Kael tore through the infiltrators with ruthless efficiency, no longer holding back. Shadows coiled around his limbs, crushing alloy, ripping minds from stolen flesh. Each kill sent ripples through the air, temporal backlash tearing at his senses.
He ignored it.
One machine broke away.
Fast.
It seized the child from the woman's arms and leapt onto a rooftop, eyes burning with triumph.
"Sang Sang is not here," it said calmly. "But this bloodline continues. Termination acceptable."
Kael froze.
For the second time.
Not from recognition.
From calculation.
The machine raised its arm.
Kael moved.
He did not cross the distance.
He erased it.
Shadow collapsed inward, not as an attack but as a void. The rooftop, the machine, and the stolen child vanished from existence in utter silence.
The backlash hit instantly.
Kael staggered, blood pouring from his nose and ears as time snapped violently back into place. He dropped to one knee, gasping.
Darius caught him. "Kael!"
"I'm fine," Kael rasped.
Lirien knelt beside him, hands glowing faintly as she stabilized the temporal shear around his body. "That was reckless."
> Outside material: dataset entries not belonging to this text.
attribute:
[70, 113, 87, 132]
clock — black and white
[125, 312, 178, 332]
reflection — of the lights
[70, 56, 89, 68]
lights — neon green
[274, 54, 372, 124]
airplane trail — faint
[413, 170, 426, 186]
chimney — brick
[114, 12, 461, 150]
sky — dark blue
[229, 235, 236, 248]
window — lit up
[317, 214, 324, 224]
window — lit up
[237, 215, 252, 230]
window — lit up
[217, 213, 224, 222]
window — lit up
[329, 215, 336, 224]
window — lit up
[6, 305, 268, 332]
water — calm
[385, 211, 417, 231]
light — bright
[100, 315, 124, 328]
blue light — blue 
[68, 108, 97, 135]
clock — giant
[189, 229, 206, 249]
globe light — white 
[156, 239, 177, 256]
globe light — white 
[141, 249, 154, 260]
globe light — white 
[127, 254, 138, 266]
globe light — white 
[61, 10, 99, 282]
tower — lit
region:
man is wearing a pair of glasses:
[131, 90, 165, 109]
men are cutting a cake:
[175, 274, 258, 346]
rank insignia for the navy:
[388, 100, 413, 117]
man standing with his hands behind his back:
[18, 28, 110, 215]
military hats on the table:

"Yes," Kael said. "Necessary."
The remaining infiltrators disengaged.
Not retreating.
Marking.
They dissolved into mist and light, scattering into the night.
The village burned.
Not from fire—but from cascading temporal collapse. Houses aged a hundred years in seconds, wood crumbling to dust, stone cracking under invisible strain.
By dawn, nothing remained but ruins and a silence too deep for birds.
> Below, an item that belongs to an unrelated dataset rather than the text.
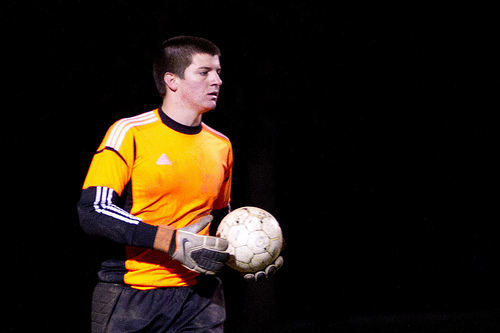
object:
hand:
[168, 215, 231, 276]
They found Sang Sang at midday.
Not in a village.
Not in hiding.
She was in the river.
Standing knee-deep in water, sleeves rolled up, washing blood from her hands.
Human blood.
She looked up as they approached, eyes sharp, unafraid.
"You're late," she said.
Kael stopped.
The world seemed to tilt.
"You knew," he said.
Sang Sang smiled faintly. "I suspected."
Darius stared. "She doesn't look special."
Kael didn't look away from her. "She doesn't need to."
Sang Sang wiped her hands clean and stepped onto the bank. She studied Kael openly, gaze lingering on his face as if committing it to memory.
"You don't belong to this time," she said.
Kael said nothing.
"I saw them last night," Sang Sang continued. "The silver-eyed men. They asked the wrong questions."
Lirien frowned. "What questions?"
Sang Sang's smile faded. "About children I haven't had yet."
The river surged suddenly, water rising unnaturally as if responding to her words.
Kael felt it then.
Not cultivation.
Not technology.
Something older.
Something foundational.
"You should have stayed hidden," Kael said quietly.
Sang Sang shook her head. "Hiding never saved anyone."
She stepped closer.
"Tell me," she said. "How many times does my death save the world?"
Kael's silence was answer enough.
Sang Sang exhaled slowly. "Then we don't let them choose."
Behind them, unseen, a distant mechanism recalibrated.
New data entered the system.
Subject Sang Sang: aware.
Threat level increased.
Solution priority escalated.
And time, wounded and angry, began to close its fist.